WHAT TO WORK ON – Report every line in the entries below that contains the word "Антон", copying each line in full. Case matters.

DATA EXCERPTS –
===
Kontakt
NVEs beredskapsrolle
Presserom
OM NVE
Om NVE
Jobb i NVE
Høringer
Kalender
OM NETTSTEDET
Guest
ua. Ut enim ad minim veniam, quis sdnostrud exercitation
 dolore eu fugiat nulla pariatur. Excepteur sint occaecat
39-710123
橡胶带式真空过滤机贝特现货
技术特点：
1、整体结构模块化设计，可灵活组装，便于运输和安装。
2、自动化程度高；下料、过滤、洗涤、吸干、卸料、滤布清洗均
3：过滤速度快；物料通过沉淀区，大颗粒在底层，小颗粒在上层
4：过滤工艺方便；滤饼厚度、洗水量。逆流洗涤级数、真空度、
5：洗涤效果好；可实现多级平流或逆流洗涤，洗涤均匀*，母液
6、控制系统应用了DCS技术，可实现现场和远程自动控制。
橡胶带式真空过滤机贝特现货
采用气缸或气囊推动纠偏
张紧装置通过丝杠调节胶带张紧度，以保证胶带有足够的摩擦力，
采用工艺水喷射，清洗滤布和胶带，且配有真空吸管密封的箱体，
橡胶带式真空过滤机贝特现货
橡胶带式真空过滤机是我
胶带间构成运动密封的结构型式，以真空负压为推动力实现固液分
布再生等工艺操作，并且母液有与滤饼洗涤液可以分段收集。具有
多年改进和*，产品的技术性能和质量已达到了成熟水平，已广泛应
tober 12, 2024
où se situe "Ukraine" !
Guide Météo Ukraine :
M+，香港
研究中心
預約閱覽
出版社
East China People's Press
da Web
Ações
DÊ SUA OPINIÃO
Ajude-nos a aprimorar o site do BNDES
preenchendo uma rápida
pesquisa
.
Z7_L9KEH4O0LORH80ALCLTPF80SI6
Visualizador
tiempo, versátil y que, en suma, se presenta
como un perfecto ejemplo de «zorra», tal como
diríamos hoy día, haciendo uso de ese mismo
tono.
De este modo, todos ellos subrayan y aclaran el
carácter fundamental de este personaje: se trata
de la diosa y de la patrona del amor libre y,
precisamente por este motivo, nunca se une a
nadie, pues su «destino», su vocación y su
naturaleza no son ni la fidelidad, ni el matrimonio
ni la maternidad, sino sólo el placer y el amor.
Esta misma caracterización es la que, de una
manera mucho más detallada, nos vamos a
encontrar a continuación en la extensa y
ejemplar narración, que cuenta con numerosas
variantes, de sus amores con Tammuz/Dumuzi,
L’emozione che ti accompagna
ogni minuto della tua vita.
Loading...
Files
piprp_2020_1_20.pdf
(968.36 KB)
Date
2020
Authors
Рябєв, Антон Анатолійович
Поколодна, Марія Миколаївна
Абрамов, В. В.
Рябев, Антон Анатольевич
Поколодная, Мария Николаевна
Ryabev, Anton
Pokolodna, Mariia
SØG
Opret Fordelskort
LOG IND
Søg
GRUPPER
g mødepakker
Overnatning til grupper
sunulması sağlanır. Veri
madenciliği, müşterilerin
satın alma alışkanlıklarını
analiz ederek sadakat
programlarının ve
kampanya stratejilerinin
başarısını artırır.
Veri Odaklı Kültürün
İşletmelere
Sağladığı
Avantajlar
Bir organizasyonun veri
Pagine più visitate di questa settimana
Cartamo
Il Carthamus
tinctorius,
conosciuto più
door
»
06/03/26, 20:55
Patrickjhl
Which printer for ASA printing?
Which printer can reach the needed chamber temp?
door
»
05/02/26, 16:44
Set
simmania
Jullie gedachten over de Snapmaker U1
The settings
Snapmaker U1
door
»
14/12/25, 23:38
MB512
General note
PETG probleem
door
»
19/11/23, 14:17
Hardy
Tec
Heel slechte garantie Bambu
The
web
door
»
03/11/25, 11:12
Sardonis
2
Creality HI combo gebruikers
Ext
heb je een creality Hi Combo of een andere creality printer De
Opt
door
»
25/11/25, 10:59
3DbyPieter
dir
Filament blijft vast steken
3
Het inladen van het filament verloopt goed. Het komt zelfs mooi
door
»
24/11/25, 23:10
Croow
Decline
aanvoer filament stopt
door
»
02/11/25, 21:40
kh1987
===
RESULT OF THE EXERCISE –
Рябєв, Антон Анатолійович
Рябев, Антон Анатольевич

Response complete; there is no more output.